Undisturbed by ridicule, unchecked by hostility, undaunted by
persecution, it has kept the law in the van of the fight; sustained it
by reserves of humane reason; by appeals to national strength and
welfare, and growth, and influence, and wealth; it disseminated the
truth in churches, at the polls, in lyceums, by the press; it was
unanswerable because its claim was founded in equity, and recognized in
religion, and had ineradicable place in the great muniment of national
being. It appealed to the individual conscience as well as to pride,
patriotism, piety, and interest, and it won, and now celebrates a
victory immeasurably greater than that of Yorktown or Waterloo or
Marathon. Those were the victories of nation over nation, or at the
utmost of a principle of limited application. We celebrate the
successful battle of the grandest principle in human organization; that
is confined to no race, limited to no country, cramped by no
restriction, but is as broad as the world, as applicable as humanity
itself and as enduring as time. The sentiment which elected Abraham
Lincoln was contained in an address delivered before the Pennsylvania
Abolition Society by Benjamin Rush, one of its earliest and most honored
members. It was: "Freedom and slavery cannot long exist together!"

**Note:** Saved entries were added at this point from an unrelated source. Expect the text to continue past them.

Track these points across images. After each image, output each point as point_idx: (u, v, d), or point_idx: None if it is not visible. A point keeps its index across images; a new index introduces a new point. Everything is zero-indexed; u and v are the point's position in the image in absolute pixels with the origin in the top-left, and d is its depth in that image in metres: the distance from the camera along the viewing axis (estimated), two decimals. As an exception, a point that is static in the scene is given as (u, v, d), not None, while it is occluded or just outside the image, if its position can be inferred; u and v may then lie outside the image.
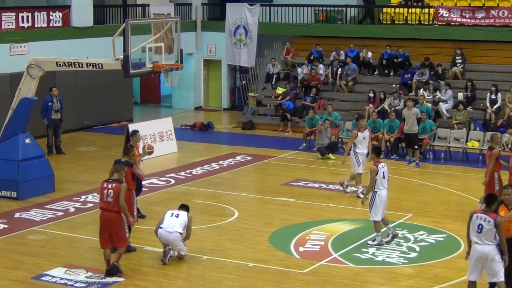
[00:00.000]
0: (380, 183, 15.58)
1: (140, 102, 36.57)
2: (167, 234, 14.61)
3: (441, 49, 30.24)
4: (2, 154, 19.57)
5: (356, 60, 30.69)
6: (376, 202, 15.59)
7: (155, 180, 21.42)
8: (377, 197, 15.58)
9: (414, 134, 23.61)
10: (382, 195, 15.64)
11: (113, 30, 23.63)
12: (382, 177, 15.58)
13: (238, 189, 20.71)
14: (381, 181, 15.58)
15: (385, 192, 15.71)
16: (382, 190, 15.64)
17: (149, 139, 24.63)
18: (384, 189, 15.68)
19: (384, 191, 15.68)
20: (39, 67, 19.38)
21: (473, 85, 27.72)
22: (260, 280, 14.04)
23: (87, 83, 28.90)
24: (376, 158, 15.82)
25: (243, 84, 34.15)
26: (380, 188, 15.59)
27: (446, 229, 17.09)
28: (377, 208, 15.58)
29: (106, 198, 13.81)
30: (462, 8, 29.77)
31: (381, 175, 15.56)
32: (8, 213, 18.24)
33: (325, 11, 32.82)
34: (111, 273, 14.04)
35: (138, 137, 17.21)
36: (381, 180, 15.57)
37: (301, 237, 16.44)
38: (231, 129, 30.34)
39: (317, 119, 26.06)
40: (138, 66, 20.10)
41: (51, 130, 24.67)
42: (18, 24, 26.70)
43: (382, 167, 15.65)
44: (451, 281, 13.97)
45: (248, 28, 32.63)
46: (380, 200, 15.61)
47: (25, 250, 15.64)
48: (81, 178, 21.74)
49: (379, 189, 15.58)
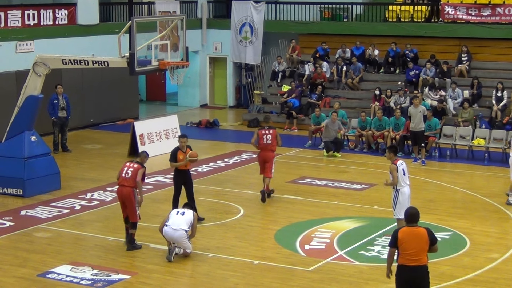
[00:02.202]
0: (402, 180, 15.44)
1: (145, 99, 36.60)
2: (172, 231, 14.63)
3: (447, 47, 30.21)
4: (8, 151, 19.62)
5: (362, 57, 30.68)
6: (399, 199, 15.49)
7: (160, 177, 21.43)
8: (400, 195, 15.49)
9: (421, 132, 23.58)
10: (405, 192, 15.52)
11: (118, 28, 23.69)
12: (403, 174, 15.46)
13: (244, 187, 20.72)
14: (402, 178, 15.44)
15: (407, 189, 15.59)
16: (405, 187, 15.50)
17: (155, 137, 24.67)
18: (406, 186, 15.54)
19: (406, 188, 15.55)
20: (45, 64, 19.41)
21: (479, 83, 27.69)
22: (265, 277, 14.05)
23: (93, 80, 28.93)
24: (394, 157, 15.68)
25: (248, 82, 34.16)
26: (402, 185, 15.46)
27: (452, 226, 17.07)
28: (400, 205, 15.41)
29: (124, 174, 15.24)
30: (468, 5, 29.71)
31: (401, 172, 15.44)
32: (14, 211, 18.28)
33: (330, 8, 32.81)
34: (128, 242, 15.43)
35: (186, 141, 17.07)
36: (402, 177, 15.45)
37: (307, 235, 16.44)
38: (236, 126, 30.36)
39: (323, 117, 26.05)
40: (143, 63, 20.14)
41: (57, 128, 24.70)
42: (24, 22, 26.75)
43: (401, 164, 15.51)
44: (456, 279, 13.96)
45: (253, 25, 32.63)
46: (403, 198, 15.50)
47: (31, 248, 15.67)
48: (87, 176, 21.77)
49: (401, 187, 15.46)
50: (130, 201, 15.25)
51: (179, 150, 16.84)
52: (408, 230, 10.90)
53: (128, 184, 15.21)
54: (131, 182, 15.19)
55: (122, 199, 15.37)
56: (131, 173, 15.20)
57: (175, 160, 16.80)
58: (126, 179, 15.23)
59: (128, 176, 15.21)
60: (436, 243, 10.98)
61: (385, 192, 20.05)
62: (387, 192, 19.99)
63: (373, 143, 25.35)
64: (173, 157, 16.83)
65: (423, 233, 10.87)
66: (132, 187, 15.21)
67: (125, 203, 15.35)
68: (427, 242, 10.85)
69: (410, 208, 11.23)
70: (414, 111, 23.68)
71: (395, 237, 10.91)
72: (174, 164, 16.89)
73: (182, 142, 16.91)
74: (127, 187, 15.22)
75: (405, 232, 10.90)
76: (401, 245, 10.83)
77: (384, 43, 30.71)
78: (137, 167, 15.28)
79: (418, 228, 10.93)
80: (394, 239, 10.94)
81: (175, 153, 16.83)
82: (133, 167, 15.29)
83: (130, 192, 15.21)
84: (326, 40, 31.59)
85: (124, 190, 15.27)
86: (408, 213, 11.05)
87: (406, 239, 10.81)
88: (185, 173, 17.04)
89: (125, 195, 15.27)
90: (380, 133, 25.07)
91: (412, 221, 10.97)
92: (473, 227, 17.10)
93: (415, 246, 10.79)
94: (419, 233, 10.87)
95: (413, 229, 10.91)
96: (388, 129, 24.87)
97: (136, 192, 15.25)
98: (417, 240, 10.81)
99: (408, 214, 11.05)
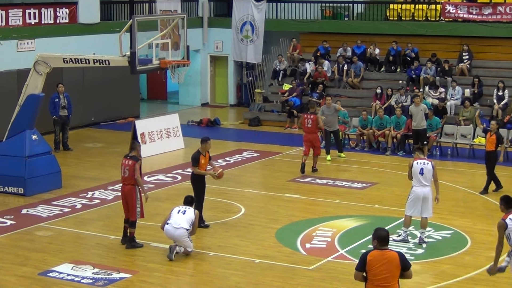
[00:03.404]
0: (416, 179, 15.39)
1: (146, 98, 36.60)
2: (173, 230, 14.64)
3: (448, 45, 30.19)
4: (9, 150, 19.61)
5: (363, 56, 30.67)
6: (410, 197, 15.58)
7: (161, 176, 21.45)
8: (411, 193, 15.57)
9: (423, 130, 23.56)
10: (415, 191, 15.45)
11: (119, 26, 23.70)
12: (418, 173, 15.36)
13: (245, 186, 20.72)
14: (417, 177, 15.38)
15: (420, 189, 15.43)
16: (417, 187, 15.42)
17: (156, 136, 24.67)
18: (418, 186, 15.42)
19: (418, 188, 15.43)
20: (46, 63, 19.41)
21: (480, 82, 27.68)
22: (266, 276, 14.04)
23: (94, 79, 28.93)
24: (419, 156, 15.63)
25: (249, 81, 34.16)
26: (415, 184, 15.45)
27: (453, 225, 17.07)
28: (408, 203, 15.58)
29: (123, 173, 15.40)
30: (469, 4, 29.71)
31: (417, 171, 15.35)
32: (15, 210, 18.28)
33: (331, 7, 32.80)
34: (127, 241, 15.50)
35: (209, 145, 16.86)
36: (417, 176, 15.38)
37: (308, 234, 16.44)
38: (237, 125, 30.36)
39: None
40: (144, 62, 20.15)
41: (58, 127, 24.71)
42: (25, 20, 26.76)
43: (420, 163, 15.42)
44: (457, 278, 13.96)
45: (254, 24, 32.62)
46: (412, 196, 15.52)
47: (32, 246, 15.67)
48: (88, 175, 21.78)
49: (415, 185, 15.48)
50: (131, 199, 15.32)
51: (200, 154, 16.60)
52: (378, 254, 9.68)
53: (127, 182, 15.33)
54: (130, 180, 15.29)
55: (124, 198, 15.47)
56: (129, 172, 15.29)
57: (198, 165, 16.59)
58: (125, 178, 15.37)
59: (126, 175, 15.34)
60: (409, 268, 9.75)
61: (386, 191, 20.11)
62: (388, 191, 20.09)
63: (374, 142, 25.35)
64: (195, 162, 16.53)
65: (394, 257, 9.66)
66: (132, 184, 15.29)
67: (127, 202, 15.42)
68: (398, 267, 9.64)
69: (380, 230, 9.82)
70: (415, 110, 23.66)
71: (363, 260, 9.70)
72: (199, 171, 16.59)
73: (206, 146, 16.68)
74: (127, 185, 15.34)
75: (375, 255, 9.67)
76: (369, 270, 9.65)
77: (385, 42, 30.69)
78: (132, 164, 15.30)
79: (389, 251, 9.71)
80: (362, 261, 9.72)
81: (198, 158, 16.52)
82: (128, 164, 15.35)
83: (130, 190, 15.30)
84: (327, 39, 31.58)
85: (125, 188, 15.41)
86: (377, 235, 9.77)
87: (376, 264, 9.63)
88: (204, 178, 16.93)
89: (126, 193, 15.36)
90: (381, 132, 25.06)
91: (382, 243, 9.73)
92: (474, 226, 17.10)
93: (385, 272, 9.59)
94: (389, 257, 9.65)
95: (383, 252, 9.68)
96: (389, 128, 24.86)
97: (137, 189, 15.33)
98: (387, 265, 9.62)
99: (377, 236, 9.77)
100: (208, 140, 16.79)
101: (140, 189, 15.41)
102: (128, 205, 15.43)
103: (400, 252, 9.80)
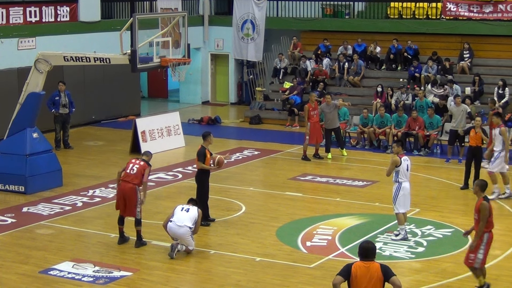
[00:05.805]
0: (404, 175, 15.67)
1: (147, 96, 36.62)
2: (176, 228, 14.63)
3: (448, 44, 30.20)
4: (10, 148, 19.63)
5: (363, 54, 30.66)
6: (400, 194, 15.71)
7: (162, 174, 21.45)
8: (401, 190, 15.69)
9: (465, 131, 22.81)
10: (406, 187, 15.72)
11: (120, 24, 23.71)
12: (406, 170, 15.67)
13: (246, 184, 20.72)
14: (405, 173, 15.67)
15: (407, 184, 15.80)
16: (406, 182, 15.73)
17: (157, 134, 24.68)
18: (406, 182, 15.75)
19: (407, 183, 15.77)
20: (47, 61, 19.42)
21: (480, 80, 27.67)
22: (267, 274, 14.05)
23: (95, 77, 28.95)
24: (401, 151, 15.80)
25: (250, 79, 34.16)
26: (404, 180, 15.68)
27: (454, 223, 17.07)
28: (401, 200, 15.71)
29: (130, 170, 15.20)
30: (470, 2, 29.69)
31: (405, 168, 15.64)
32: (16, 208, 18.29)
33: (332, 5, 32.79)
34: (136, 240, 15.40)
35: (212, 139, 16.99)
36: (405, 173, 15.67)
37: (308, 232, 16.45)
38: (238, 123, 30.36)
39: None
40: (145, 60, 20.15)
41: (59, 125, 24.71)
42: (25, 18, 26.76)
43: (405, 160, 15.72)
44: (458, 276, 13.95)
45: (255, 22, 32.61)
46: (404, 192, 15.70)
47: (32, 245, 15.68)
48: (88, 173, 21.78)
49: (403, 181, 15.68)
50: (132, 199, 15.16)
51: (206, 149, 16.66)
52: (362, 265, 9.51)
53: (132, 180, 15.13)
54: (135, 179, 15.12)
55: (124, 195, 15.23)
56: (137, 170, 15.15)
57: (204, 161, 16.64)
58: (131, 175, 15.14)
59: (133, 173, 15.14)
60: (392, 276, 9.42)
61: (387, 189, 20.04)
62: (389, 189, 19.95)
63: (375, 140, 25.34)
64: (202, 157, 16.55)
65: (375, 269, 9.44)
66: (136, 184, 15.14)
67: (125, 200, 15.22)
68: (380, 280, 9.42)
69: (365, 242, 9.67)
70: (456, 110, 23.29)
71: (347, 270, 9.51)
72: (203, 166, 16.62)
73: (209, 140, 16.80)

Ladies and Gentlemen of the Abolition Society, those who see the
American citizens of African descent one hundred years hence will be
proud of them, and convinced that the great century struggle that won
their enfranchisement was worth infinitely more than it cost. We are now
leaving politics. We have gained through them the rights and
opportunities they conferred, that could be secured in no other way. We
are devoting ourselves to learning and industry; the attainment of
wealth and manufacture of character. We shall never leave our home.
There are but two facts to be recognized. We are here. The white race is
here. Both share the same rights; make and obey the same laws; struggle
for progress under the same conditions. The logical conclusion of our
birthright and of our proclaimed and perfected equality before the law
is that we shall remain, and remaining strive with equal advantages with
our white fellow citizens for our own good and the nation's welfare.